I have a requirement of scanning a PDF document for a required piece of information and then extract it to excel file. Any possible way of doing this in Alteryx without having to go through the route of Python? The PDF input does not work for me as my employer has not paid for the upgraded functions in Alteryx. Thanks in Advance!
You will have to use the PDF input or python... I don't know any other method to do that, see the link below:
https://community.alteryx.com/t5/Alteryx-Designer-Discussions/How-To-Input-PDF-to-convert-to-Excel/t....
You can use R instead of Python however that is still a coding approach.

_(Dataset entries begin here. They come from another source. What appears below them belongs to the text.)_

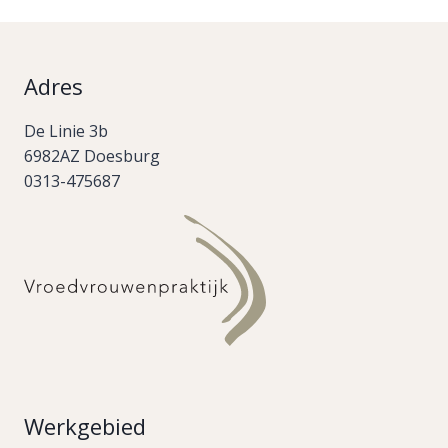
Adres
De Linie 3b
6982AZ Doesburg
0313-475687
Werkgebied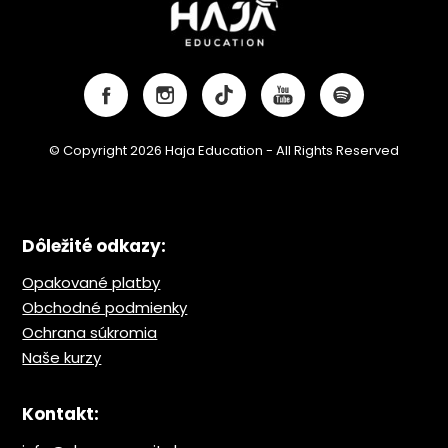
© Copyright 2026 Haja Education - All Rights Reserved
Dôležité odkazy:
Opakované platby
Obchodné podmienky
Ochrana s
úkromia
Naše kurzy
Kontakt: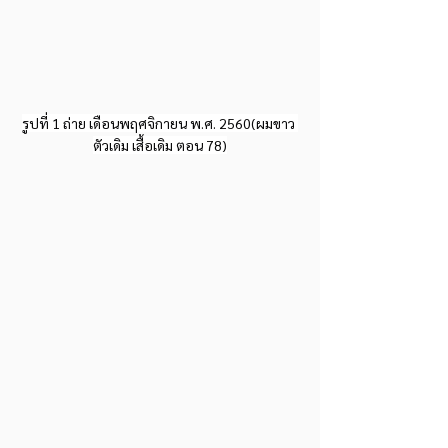
รูปที่ 1 ถ่าย เดือนพฤศจิกายน พ.ศ. 2560(ผมขาว 
ตัวเดิม เสื้อเดิม ตอน 78)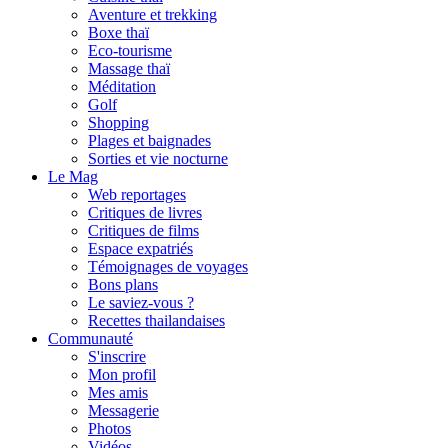
Aventure et trekking
Boxe thaï
Eco-tourisme
Massage thaï
Méditation
Golf
Shopping
Plages et baignades
Sorties et vie nocturne
Le Mag
Web reportages
Critiques de livres
Critiques de films
Espace expatriés
Témoignages de voyages
Bons plans
Le saviez-vous ?
Recettes thailandaises
Communauté
S'inscrire
Mon profil
Mes amis
Messagerie
Photos
Vidéos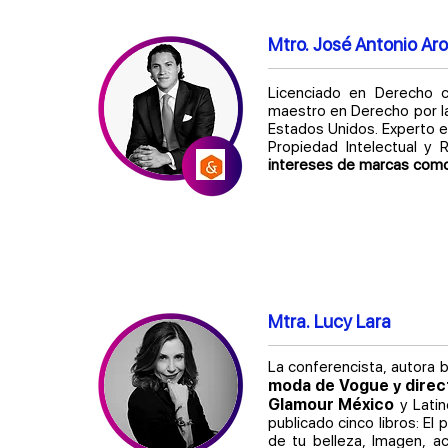
Mtro. José Antonio Aro
Licenciado en Derecho c
maestro en Derecho por l
Estados Unidos. Experto e
Propiedad Intelectual y 
intereses de marcas como
Mtra. Lucy Lara
La conferencista, autora 
moda de Vogue
direct
y
Glamour México
y Latin
publicado cinco libros: El
de tu belleza, Imagen, ac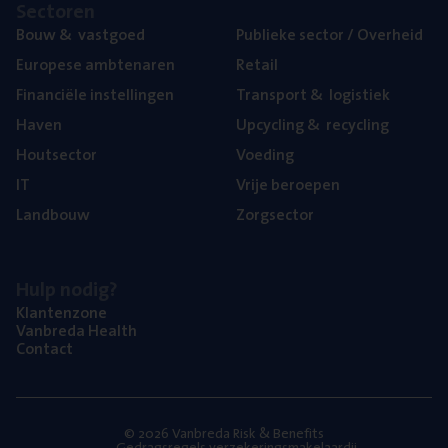
Sec­to­ren
Bouw
&
vastgoed
Publie­ke sec­tor / Overheid
Euro­pe­se ambtenaren
Retail
Finan­ci­ë­le instellingen
Trans­port
&
logistiek
Haven
Upcy­cling
&
recycling
Hout­sec­tor
Voe­ding
IT
Vrije beroe­pen
Land­bouw
Zorg­sec­tor
Hulp nodig?
Klan­ten­zo­ne
Van­b­re­da Health
Con­tact
© 2026 Vanbreda Risk & Benefits
Gedragsregels verzekeringsmakelaardij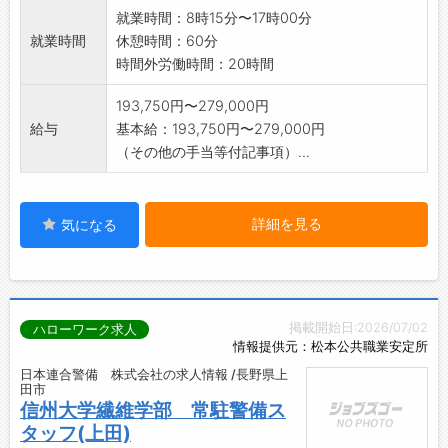
就業時間：8時15分〜17時00分
就業時間
休憩時間：60分
時間外労働時間：20時間
193,750円〜279,000円
給与
基本給：193,750円〜279,000円
（その他の手当等付記事項）...
詳細を見る
気になる
掲載開始日:2026/07/02
ハローワーク求人
情報提供元：松本公共職業安定所
日本連合警備 株式会社の求人情報 /長野県上
田市
信州大学繊維学部 常駐警備ス
タッフ(上田)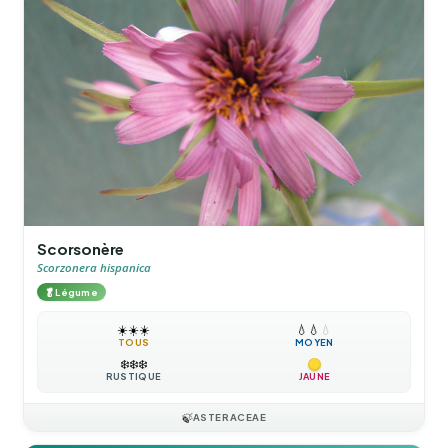
Scorsonère
Scorzonera hispanica
🥬
Légume
☀️
☀️
☀️
💧
💧
💧
TOUS
MOYEN
❄️
❄️
❄️
RUSTIQUE
JAUNE
🍃
ASTERACEAE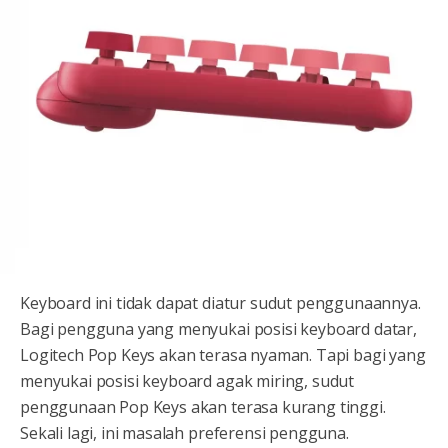
Keyboard ini tidak dapat diatur sudut penggunaannya.
Bagi pengguna yang menyukai posisi keyboard datar,
Logitech Pop Keys akan terasa nyaman. Tapi bagi yang
menyukai posisi keyboard agak miring, sudut
penggunaan Pop Keys akan terasa kurang tinggi.
Sekali lagi, ini masalah preferensi pengguna.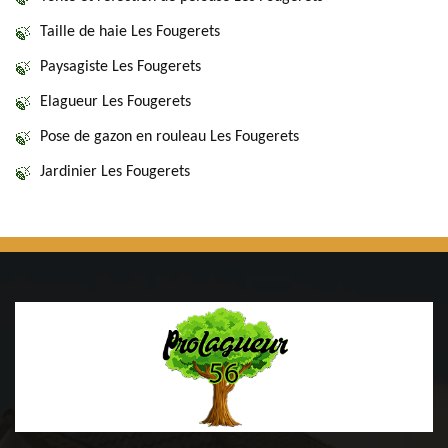
Taille de haie Les Fougerets
Paysagiste Les Fougerets
Elagueur Les Fougerets
Pose de gazon en rouleau Les Fougerets
Jardinier Les Fougerets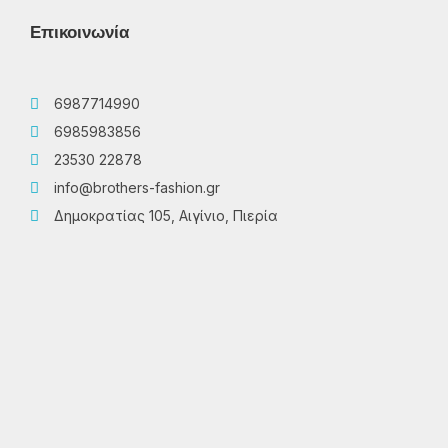
Επικοινωνία
6987714990
6985983856
23530 22878
info@brothers-fashion.gr
Δημοκρατίας 105, Αιγίνιο, Πιερία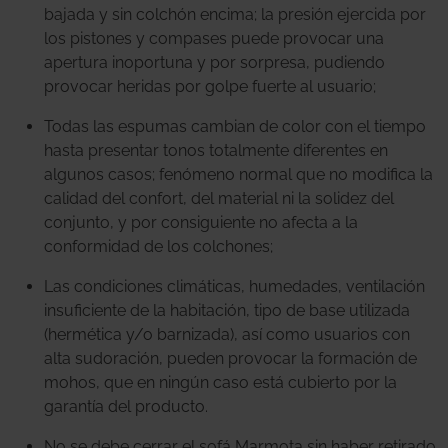
bajada y sin colchón encima; la presión ejercida por
los pistones y compases puede provocar una
apertura inoportuna y por sorpresa, pudiendo
provocar heridas por golpe fuerte al usuario;
Todas las espumas cambian de color con el tiempo
hasta presentar tonos totalmente diferentes en
algunos casos; fenómeno normal que no modifica la
calidad del confort, del material ni la solidez del
conjunto, y por consiguiente no afecta a la
conformidad de los colchones;
Las condiciones climáticas, humedades, ventilación
insuficiente de la habitación, tipo de base utilizada
(hermética y/o barnizada), así como usuarios con
alta sudoración, pueden provocar la formación de
mohos, que en ningún caso está cubierto por la
garantía del producto.
No se debe cerrar el sofá Marmota sin haber retirado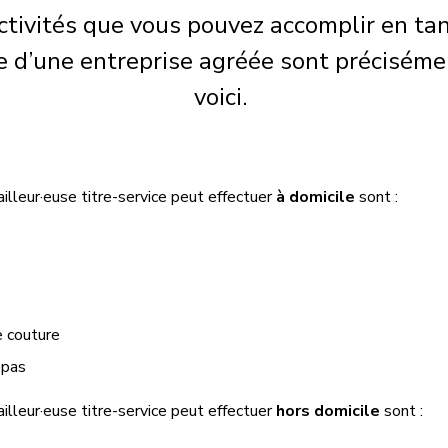
ctivités que vous pouvez accomplir en ta
se d’une entreprise agréée sont précisémen
voici.
ailleur·euse titre-service peut effectuer
à domicile
sont :
e couture
epas
ailleur·euse titre-service peut effectuer
hors domicile
sont :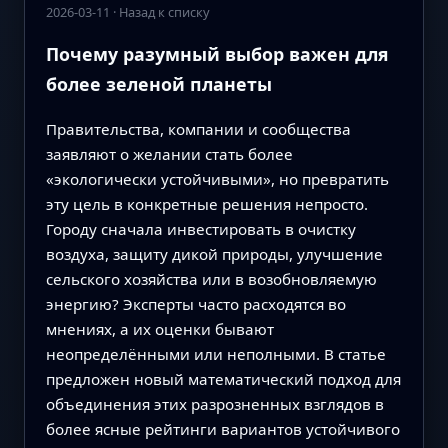
2026-03-11
·
Назад к списку
Почему разумный выбор важен для
более зеленой планеты
Правительства, компании и сообщества
заявляют о желании стать более
«экологически устойчивыми», но превратить
эту цель в конкретные решения непросто.
Городу сначала инвестировать в очистку
воздуха, защиту дикой природы, улучшение
сельского хозяйства или в возобновляемую
энергию? Эксперты часто расходятся во
мнениях, а их оценки бывают
неопределёнными или неполными. В статье
предложен новый математический подход для
объединения этих разрозненных взглядов в
более ясные рейтинги вариантов устойчивого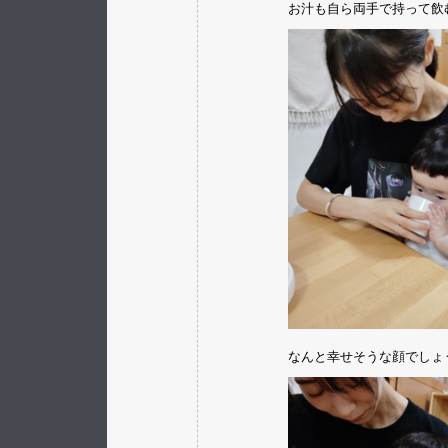
お汁も自ら両手で持って飲
なんと幸せそうな顔でしょう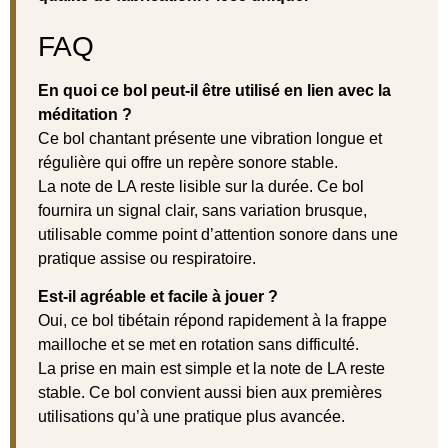
FAQ
En quoi ce bol peut-il être utilisé en lien avec la
méditation ?
Ce bol chantant présente une vibration longue et
régulière qui offre un repère sonore stable.
La note de LA reste lisible sur la durée. Ce bol
fournira un signal clair, sans variation brusque,
utilisable comme point d’attention sonore dans une
pratique assise ou respiratoire.
Est-il agréable et facile à jouer ?
Oui, ce bol tibétain répond rapidement à la frappe
mailloche et se met en rotation sans difficulté.
La prise en main est simple et la note de LA reste
stable. Ce bol convient aussi bien aux premières
utilisations qu’à une pratique plus avancée.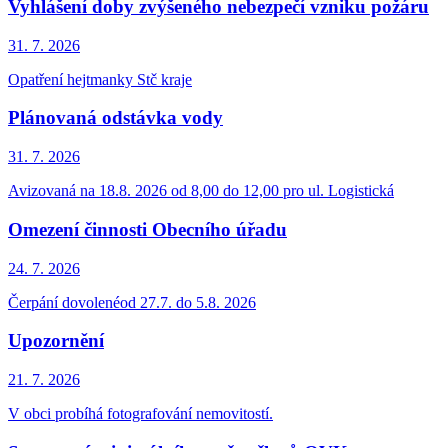
Vyhlášení doby zvýšeného nebezpečí vzniku požáru
31. 7.
2026
Opatření hejtmanky Stč kraje
Plánovaná odstávka vody
31. 7.
2026
Avizovaná na 18.8. 2026 od 8,00 do 12,00 pro ul. Logistická
Omezení činnosti Obecního úřadu
24. 7.
2026
Čerpání dovolenéod 27.7. do 5.8. 2026
Upozornění
21. 7.
2026
V obci probíhá fotografování nemovitostí.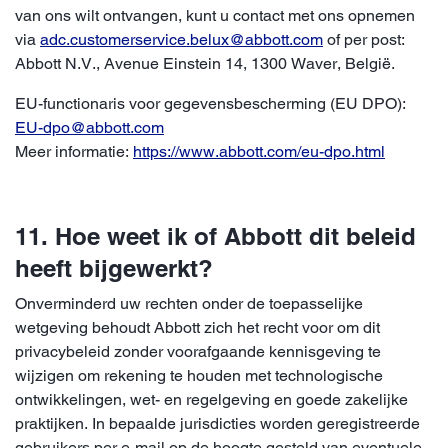
van ons wilt ontvangen, kunt u contact met ons opnemen
via
adc.customerservice.belux@abbott.com
of per post:
Abbott N.V., Avenue Einstein 14, 1300 Waver, België.
EU-functionaris voor gegevensbescherming (EU DPO):
EU-dpo@abbott.com
Meer informatie:
https://www.abbott.com/eu-dpo.html
11. Hoe weet ik of Abbott dit beleid
heeft bijgewerkt?
Onverminderd uw rechten onder de toepasselijke
wetgeving behoudt Abbott zich het recht voor om dit
privacybeleid zonder voorafgaande kennisgeving te
wijzigen om rekening te houden met technologische
ontwikkelingen, wet- en regelgeving en goede zakelijke
praktijken. In bepaalde jurisdicties worden geregistreerde
gebruikers per e-mail op de hoogte gesteld van eventuele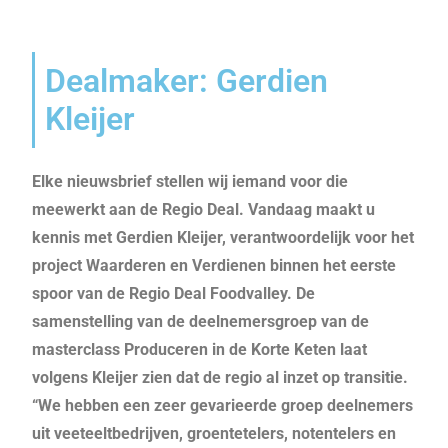
Dealmaker: Gerdien
Kleijer
Elke nieuwsbrief stellen wij iemand voor die
meewerkt aan de Regio Deal. Vandaag maakt u
kennis met Gerdien Kleijer, verantwoordelijk voor het
project Waarderen en Verdienen binnen het eerste
spoor van de Regio Deal Foodvalley. De
samenstelling van de deelnemersgroep van de
masterclass Produceren in de Korte Keten laat
volgens Kleijer zien dat de regio al inzet op transitie.
“We hebben een zeer gevarieerde groep deelnemers
uit veeteeltbedrijven, groentetelers, notentelers en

@JosephSerpis can you please assist me this R solution?
What do you need help with?
I have a scanned letter so I think it is an image in PDF format.....I need to read the 2 pieces of information from it which was always be in the same place. The Python and the R solution is giving me errors...
Both Python and R approaches are about tacking Text in a PDF document rather than an Image. The screenshot below show the details from the R package being used in the example I shared.
So how can I extract the data out of an image. I can't even install the extra R packages on my machine that some one else had mentioned here
If your PDF files haven't been OCR'ed you can use this 'PDF Input (Text and Image)' tool created by @DiganP ,
https://gallery.alteryx.com/#!app/PDF-Input--Text-and-Image-/5be5ec8d0462d71ffce6deaa
This tool uses 2 additional R packages (pdftools and tesseract). If you are blocked from installing R packages to your C:\Program Files\Alteryx\R-.... folder, you could try running the two workflows attached that will install them to C:\Users\<username>\Documents\R\win-library\<version>
Hopefully that helps.